Response of carbonate micro- and nanostructures to diagenetic alteration
The assessment of diagenetic overprint on microstructural and geochemical data gained from fossil archives is of fundamental importance for understanding palaeoenvironmentsand paleoclimates. As fossilized structural materials are the archives of environment signals the correct reconstruction of past environmental dynamics is only possible when pristine skeletons are unequivocally distinguished from altered skeletal elements. Studies show that replacement of biogenic carbonate by inorganic calcite occurs via an interfacecoupled dissolution–reprecipitation mechanism. Thus a comprehensive understanding of alteration of the biogenic skeleton is only given when structural changes are assessed on both, the micrometre as well as on the nanometre scale.

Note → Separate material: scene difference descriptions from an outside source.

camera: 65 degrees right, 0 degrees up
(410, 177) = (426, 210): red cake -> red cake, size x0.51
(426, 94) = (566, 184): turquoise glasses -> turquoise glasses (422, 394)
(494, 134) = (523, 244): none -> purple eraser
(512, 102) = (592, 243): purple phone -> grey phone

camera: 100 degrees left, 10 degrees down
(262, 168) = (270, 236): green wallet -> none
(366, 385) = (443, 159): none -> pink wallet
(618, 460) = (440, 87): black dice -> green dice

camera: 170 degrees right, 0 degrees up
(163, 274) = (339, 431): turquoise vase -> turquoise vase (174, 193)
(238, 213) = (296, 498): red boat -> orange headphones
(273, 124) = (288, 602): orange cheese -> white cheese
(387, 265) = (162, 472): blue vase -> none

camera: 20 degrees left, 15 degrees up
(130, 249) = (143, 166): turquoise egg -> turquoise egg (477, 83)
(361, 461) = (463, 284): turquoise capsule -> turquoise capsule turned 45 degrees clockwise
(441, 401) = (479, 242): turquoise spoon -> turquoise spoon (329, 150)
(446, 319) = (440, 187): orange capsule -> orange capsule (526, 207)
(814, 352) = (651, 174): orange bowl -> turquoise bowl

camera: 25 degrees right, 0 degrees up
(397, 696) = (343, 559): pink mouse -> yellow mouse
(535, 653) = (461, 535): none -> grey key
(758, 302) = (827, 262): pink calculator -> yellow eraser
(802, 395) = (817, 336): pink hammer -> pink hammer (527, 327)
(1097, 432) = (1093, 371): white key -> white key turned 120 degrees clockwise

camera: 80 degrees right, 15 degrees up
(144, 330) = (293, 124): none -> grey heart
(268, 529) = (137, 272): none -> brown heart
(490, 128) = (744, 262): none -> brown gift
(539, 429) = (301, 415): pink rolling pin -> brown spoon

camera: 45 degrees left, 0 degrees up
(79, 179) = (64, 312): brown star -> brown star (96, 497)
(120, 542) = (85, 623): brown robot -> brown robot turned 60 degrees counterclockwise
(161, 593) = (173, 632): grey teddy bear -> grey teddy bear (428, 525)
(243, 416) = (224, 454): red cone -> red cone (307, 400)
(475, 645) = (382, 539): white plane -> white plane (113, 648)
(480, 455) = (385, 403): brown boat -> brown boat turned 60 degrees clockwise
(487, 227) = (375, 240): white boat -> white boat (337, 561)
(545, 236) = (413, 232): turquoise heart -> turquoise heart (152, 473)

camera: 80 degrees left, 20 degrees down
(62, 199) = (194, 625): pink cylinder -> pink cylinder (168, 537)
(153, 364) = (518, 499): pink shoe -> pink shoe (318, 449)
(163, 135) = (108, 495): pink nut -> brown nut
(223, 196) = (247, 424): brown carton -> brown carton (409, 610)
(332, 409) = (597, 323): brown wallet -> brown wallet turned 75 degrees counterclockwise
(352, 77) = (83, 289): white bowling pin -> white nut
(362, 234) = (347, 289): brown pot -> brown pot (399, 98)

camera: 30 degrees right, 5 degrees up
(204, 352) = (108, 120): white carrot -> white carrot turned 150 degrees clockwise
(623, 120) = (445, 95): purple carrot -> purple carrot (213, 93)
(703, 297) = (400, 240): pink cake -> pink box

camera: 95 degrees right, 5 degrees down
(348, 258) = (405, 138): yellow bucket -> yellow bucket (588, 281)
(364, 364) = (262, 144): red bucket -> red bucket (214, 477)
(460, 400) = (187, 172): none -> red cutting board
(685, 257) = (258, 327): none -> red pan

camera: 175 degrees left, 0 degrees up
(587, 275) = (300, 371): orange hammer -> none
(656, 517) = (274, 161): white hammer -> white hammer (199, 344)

Characterization of structural materials: biological and biomimetic carbonate composites
The main feature of the mineralization environment of biological carbonate hard tissues is an extracellular-matrix that consists of a three-dimensional assembly of proteins, polysaccharides, and glycoproteins. Hydrated networks of these biopolymers compartmentalize space and thus control morphology, functionalities, which are the template for carbonate crystal nucleation, and induce misorientation between nanoscale units which assemble to biocrystals such as nacre tablets or calcite fibers. Hydrogels mimic to some extent biological extracellular matrices, since the local crystallization microenvironment in the hydrogel is distinguished from that in solution by confinement of solutes in the pores of the hydrogel network. Hydrogels are regarded to model biogenic matrix environments due to their ability to confine space, to determine diffusion rates, and thus local concentrations or supersaturation of solutes. Hydrogels can be tailored to mimic characteristics of polymer matrices in biological hard tissues. However, hydrogels comprise synthetic compounds and lack attributes of native biopolymers, in contrast to extracellular-polymeric substance (EPS) actively secreted by microbes for protection and enhancement of physiological activities. The influence of bacterial EPS on mineralization and mineral organization is not at all as small as previously thought. In both, biologically controlled and biologically induced/influenced mineralization, the influence of the organism on the mineral formation process is substantial; the processes that lead to the biomineralized products differ significantly.